Givers who had already attended a JOG formed groups to meet together, eat dinner, and explore some topic related to generosity. One dinner discussion centered around how to connect generations through giving; another time it was how much is enough to leave your kids. There were about 10 topics, and they were just discussions. No request for money was made. No action steps were given. It was a simple opportunity to talk about being generous in a really relaxed environment with other people who were thinking along the same lines, to share stories and acquire input.

The community was forming, and things were changing. By 2017, Kendra was able to say to those trying to understand what she was doing, “We aren’t just a provider of donor-advised funds. We are investing in our local community, helping people grow in their journey of generosity. You can see the fruit of that effort in the rate at which money is being deployed in our region.” This generosity within the local community makes a difference, “and that is why people would give to be a part of this thing,” she says.

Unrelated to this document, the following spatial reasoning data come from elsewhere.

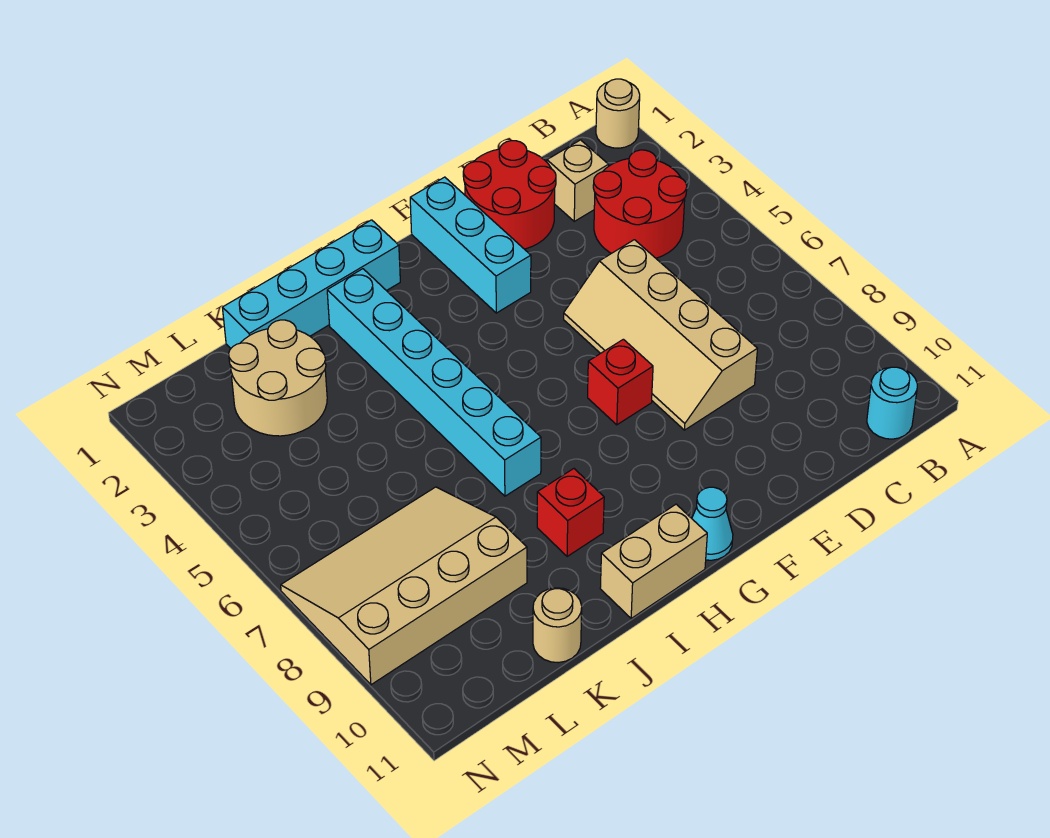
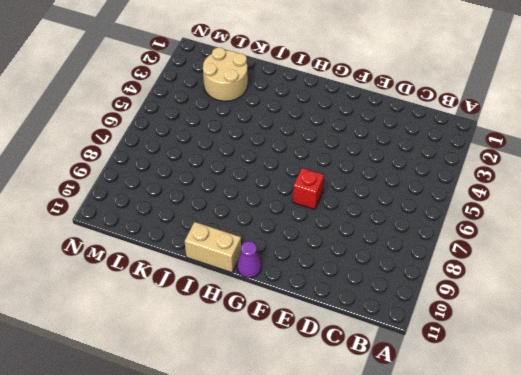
purple 1x1 cone [237,241,261,278] -> cyan 1x1 cone [692,487,733,560]
none -> tan 1x1 round brick [596,79,640,148]
none -> red 2x2 round brick [593,150,687,258]
none -> cyan 1x1 round brick [867,367,917,439]

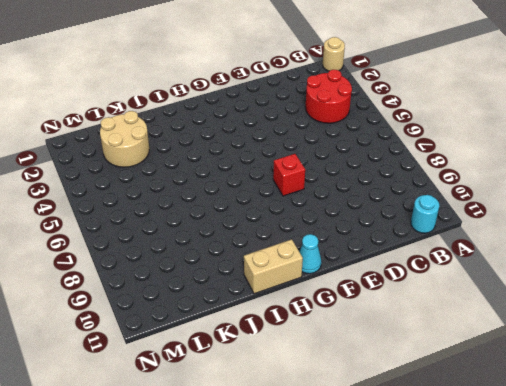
none -> tan 1x1 brick [547,140,609,221]
none -> red 2x2 round brick [463,141,556,249]
none -> tan 2x4 slope [564,240,757,430]

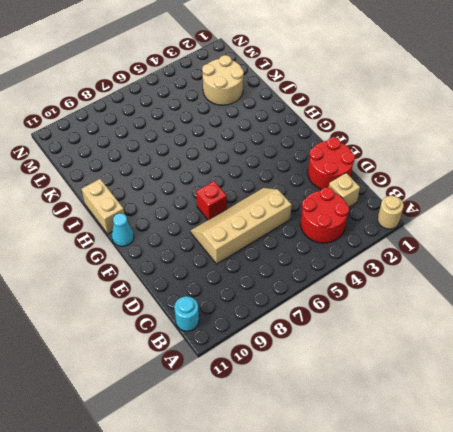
none -> cyan 1x3 brick [410,177,531,313]
none -> cyan 1x4 brick [222,220,400,348]
none -> cyan 1x6 brick [327,269,541,496]

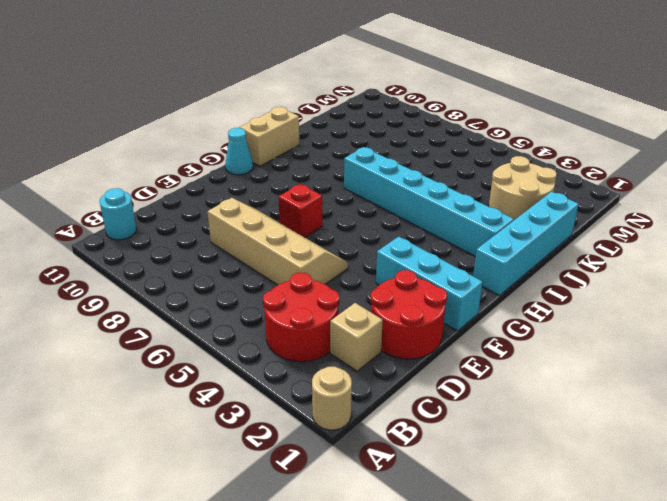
none -> red 1x1 brick [537,469,604,557]
none -> tan 3x4 slope [281,487,527,685]
none -> tan 1x1 round brick [533,588,582,663]

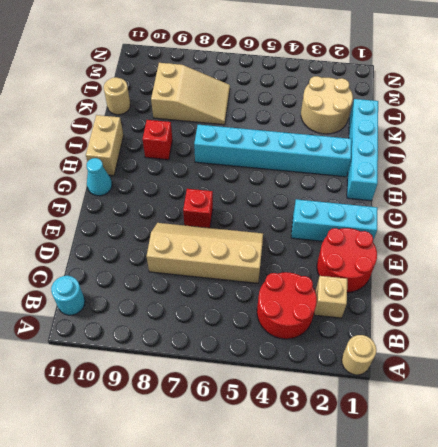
tan 2x3 slope [151,63,230,125] -> tan 3x4 slope [281,487,527,685]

One shining example of this community is their work with SAFE in Seattle. Generosity Council member, Heather Tuininga, worked with several business owners in the area to form this initiative, a giving circle, which brings together the Christian and non-Christian organizations who work against sex trafficking in their city, involving pastors and prosecutors, breaking down barriers, and saving lives.

Growth and a goal met

The Seattle office had a surge in 2017, and their grants that year reached $94 million, just $6 million short of the audacious goal they had set. Simultaneously, discussions were taking place that would lead to the formation of a Northwest regional presence, combining the Seattle and Portland offices. The two offices merged and became NCF Northwest, with grants totaling $137 million! By the end of 2018, it was $169 million.

“God built the community, and then the community invested in itself and the larger community,” Kendra says.

And what a community it is, filled with joy and generosity, powered by God to be light in the world. This is why they’re celebrating in this video. This is the power of community.